Exercise goal:
Exact duplicates of all entries are needed.

Data:
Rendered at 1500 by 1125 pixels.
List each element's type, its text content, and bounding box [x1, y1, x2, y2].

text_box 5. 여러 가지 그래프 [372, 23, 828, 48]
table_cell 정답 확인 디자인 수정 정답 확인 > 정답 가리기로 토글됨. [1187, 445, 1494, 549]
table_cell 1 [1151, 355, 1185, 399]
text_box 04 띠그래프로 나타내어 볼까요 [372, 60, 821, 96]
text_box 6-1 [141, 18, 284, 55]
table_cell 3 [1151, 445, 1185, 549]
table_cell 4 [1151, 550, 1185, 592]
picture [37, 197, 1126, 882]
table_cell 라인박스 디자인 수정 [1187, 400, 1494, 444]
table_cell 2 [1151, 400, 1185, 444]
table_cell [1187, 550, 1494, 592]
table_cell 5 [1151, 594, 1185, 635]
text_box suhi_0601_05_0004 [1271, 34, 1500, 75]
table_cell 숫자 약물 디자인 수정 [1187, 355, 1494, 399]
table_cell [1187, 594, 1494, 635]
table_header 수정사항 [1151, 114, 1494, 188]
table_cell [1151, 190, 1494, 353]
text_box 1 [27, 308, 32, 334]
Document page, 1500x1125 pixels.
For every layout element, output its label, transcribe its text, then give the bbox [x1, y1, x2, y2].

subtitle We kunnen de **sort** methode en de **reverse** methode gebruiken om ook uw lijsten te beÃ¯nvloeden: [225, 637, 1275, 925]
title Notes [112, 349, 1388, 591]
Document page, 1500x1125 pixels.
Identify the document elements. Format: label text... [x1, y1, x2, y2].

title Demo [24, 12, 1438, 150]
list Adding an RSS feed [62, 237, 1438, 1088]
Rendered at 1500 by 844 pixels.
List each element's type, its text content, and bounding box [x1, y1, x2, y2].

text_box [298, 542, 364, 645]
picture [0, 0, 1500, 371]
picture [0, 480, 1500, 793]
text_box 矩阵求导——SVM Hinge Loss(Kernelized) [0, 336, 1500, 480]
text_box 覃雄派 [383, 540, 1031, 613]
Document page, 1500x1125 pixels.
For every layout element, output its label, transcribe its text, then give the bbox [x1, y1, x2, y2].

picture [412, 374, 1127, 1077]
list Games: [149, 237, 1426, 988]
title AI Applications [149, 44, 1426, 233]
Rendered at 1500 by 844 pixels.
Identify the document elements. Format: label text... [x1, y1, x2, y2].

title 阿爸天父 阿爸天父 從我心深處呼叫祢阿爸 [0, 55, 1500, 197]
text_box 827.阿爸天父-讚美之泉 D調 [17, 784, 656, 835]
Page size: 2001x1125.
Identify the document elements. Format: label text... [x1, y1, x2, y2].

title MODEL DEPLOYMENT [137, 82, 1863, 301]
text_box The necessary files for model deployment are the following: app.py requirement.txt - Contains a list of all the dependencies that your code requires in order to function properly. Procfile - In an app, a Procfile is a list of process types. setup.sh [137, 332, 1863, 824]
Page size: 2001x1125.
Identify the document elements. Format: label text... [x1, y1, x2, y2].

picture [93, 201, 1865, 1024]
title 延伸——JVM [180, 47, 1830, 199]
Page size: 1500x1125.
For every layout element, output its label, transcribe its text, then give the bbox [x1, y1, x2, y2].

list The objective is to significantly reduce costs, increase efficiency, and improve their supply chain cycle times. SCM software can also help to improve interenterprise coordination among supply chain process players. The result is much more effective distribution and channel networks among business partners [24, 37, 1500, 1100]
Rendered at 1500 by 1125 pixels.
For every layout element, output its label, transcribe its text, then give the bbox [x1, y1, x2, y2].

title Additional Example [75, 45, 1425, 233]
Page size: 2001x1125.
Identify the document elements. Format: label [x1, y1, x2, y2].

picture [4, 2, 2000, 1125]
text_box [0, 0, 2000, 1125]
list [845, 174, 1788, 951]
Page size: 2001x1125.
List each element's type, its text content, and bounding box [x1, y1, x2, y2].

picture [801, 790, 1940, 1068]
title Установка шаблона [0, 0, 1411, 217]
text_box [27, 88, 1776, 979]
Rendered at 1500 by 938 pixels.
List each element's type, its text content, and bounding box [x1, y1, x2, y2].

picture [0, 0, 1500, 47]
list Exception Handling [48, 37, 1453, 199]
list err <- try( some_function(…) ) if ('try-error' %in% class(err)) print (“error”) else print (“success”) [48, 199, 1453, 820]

Expected output:
Rendered at 1500 by 1125 pixels.
List each element's type, its text content, and bounding box [x1, y1, x2, y2].

text_box 5. 여러 가지 그래프 [372, 23, 828, 48]
table_cell 정답 확인 디자인 수정 정답 확인 > 정답 가리기로 토글됨. [1187, 445, 1494, 549]
table_cell 1 [1151, 355, 1185, 399]
text_box 04 띠그래프로 나타내어 볼까요 [372, 60, 821, 96]
text_box 6-1 [141, 18, 284, 55]
table_cell 3 [1151, 445, 1185, 549]
table_cell 4 [1151, 550, 1185, 592]
picture [37, 197, 1126, 882]
table_cell 라인박스 디자인 수정 [1187, 400, 1494, 444]
table_cell 2 [1151, 400, 1185, 444]
table_cell [1187, 550, 1494, 592]
table_cell 5 [1151, 594, 1185, 635]
text_box suhi_0601_05_0004 [1271, 34, 1500, 75]
table_cell 숫자 약물 디자인 수정 [1187, 355, 1494, 399]
table_cell [1187, 594, 1494, 635]
table_header 수정사항 [1151, 114, 1494, 188]
table_cell [1151, 190, 1494, 353]
text_box 1 [27, 308, 32, 334]
Document page, 1500x1125 pixels.
For every layout element, output its label, transcribe its text, then give the bbox [x1, y1, x2, y2].

subtitle We kunnen de **sort** methode en de **reverse** methode gebruiken om ook uw lijsten te beÃ¯nvloeden: [225, 637, 1275, 925]
title Notes [112, 349, 1388, 591]
Document page, 1500x1125 pixels.
Identify the document elements. Format: label text... [x1, y1, x2, y2].

title Demo [24, 12, 1438, 150]
list Adding an RSS feed [62, 237, 1438, 1088]
Rendered at 1500 by 844 pixels.
List each element's type, its text content, and bounding box [x1, y1, x2, y2].

text_box [298, 542, 364, 645]
picture [0, 0, 1500, 371]
picture [0, 480, 1500, 793]
text_box 矩阵求导——SVM Hinge Loss(Kernelized) [0, 336, 1500, 480]
text_box 覃雄派 [383, 540, 1031, 613]
Document page, 1500x1125 pixels.
For every layout element, output its label, transcribe its text, then give the bbox [x1, y1, x2, y2].

picture [412, 374, 1127, 1077]
list Games: [149, 237, 1426, 988]
title AI Applications [149, 44, 1426, 233]
Rendered at 1500 by 844 pixels.
Identify the document elements. Format: label text... [x1, y1, x2, y2].

title 阿爸天父 阿爸天父 從我心深處呼叫祢阿爸 [0, 55, 1500, 197]
text_box 827.阿爸天父-讚美之泉 D調 [17, 784, 656, 835]
Page size: 2001x1125.
Identify the document elements. Format: label text... [x1, y1, x2, y2].

title MODEL DEPLOYMENT [137, 82, 1863, 301]
text_box The necessary files for model deployment are the following: app.py requirement.txt - Contains a list of all the dependencies that your code requires in order to function properly. Procfile - In an app, a Procfile is a list of process types. setup.sh [137, 332, 1863, 824]
Page size: 2001x1125.
Identify the document elements. Format: label text... [x1, y1, x2, y2].

picture [93, 201, 1865, 1024]
title 延伸——JVM [180, 47, 1830, 199]
Page size: 1500x1125.
For every layout element, output its label, transcribe its text, then give the bbox [x1, y1, x2, y2].

list The objective is to significantly reduce costs, increase efficiency, and improve their supply chain cycle times. SCM software can also help to improve interenterprise coordination among supply chain process players. The result is much more effective distribution and channel networks among business partners [24, 37, 1500, 1100]
Rendered at 1500 by 1125 pixels.
For every layout element, output its label, transcribe its text, then give the bbox [x1, y1, x2, y2].

title Additional Example [75, 45, 1425, 233]
Page size: 2001x1125.
Identify the document elements. Format: label [x1, y1, x2, y2].

picture [4, 2, 2000, 1125]
text_box [0, 0, 2000, 1125]
list [845, 174, 1788, 951]
Page size: 2001x1125.
List each element's type, its text content, and bounding box [x1, y1, x2, y2].

picture [801, 790, 1940, 1068]
title Установка шаблона [0, 0, 1411, 217]
text_box [27, 88, 1776, 979]
Rendered at 1500 by 938 pixels.
List each element's type, its text content, and bounding box [x1, y1, x2, y2].

picture [0, 0, 1500, 47]
list Exception Handling [48, 37, 1453, 199]
list err <- try( some_function(…) ) if ('try-error' %in% class(err)) print (“error”) else print (“success”) [48, 199, 1453, 820]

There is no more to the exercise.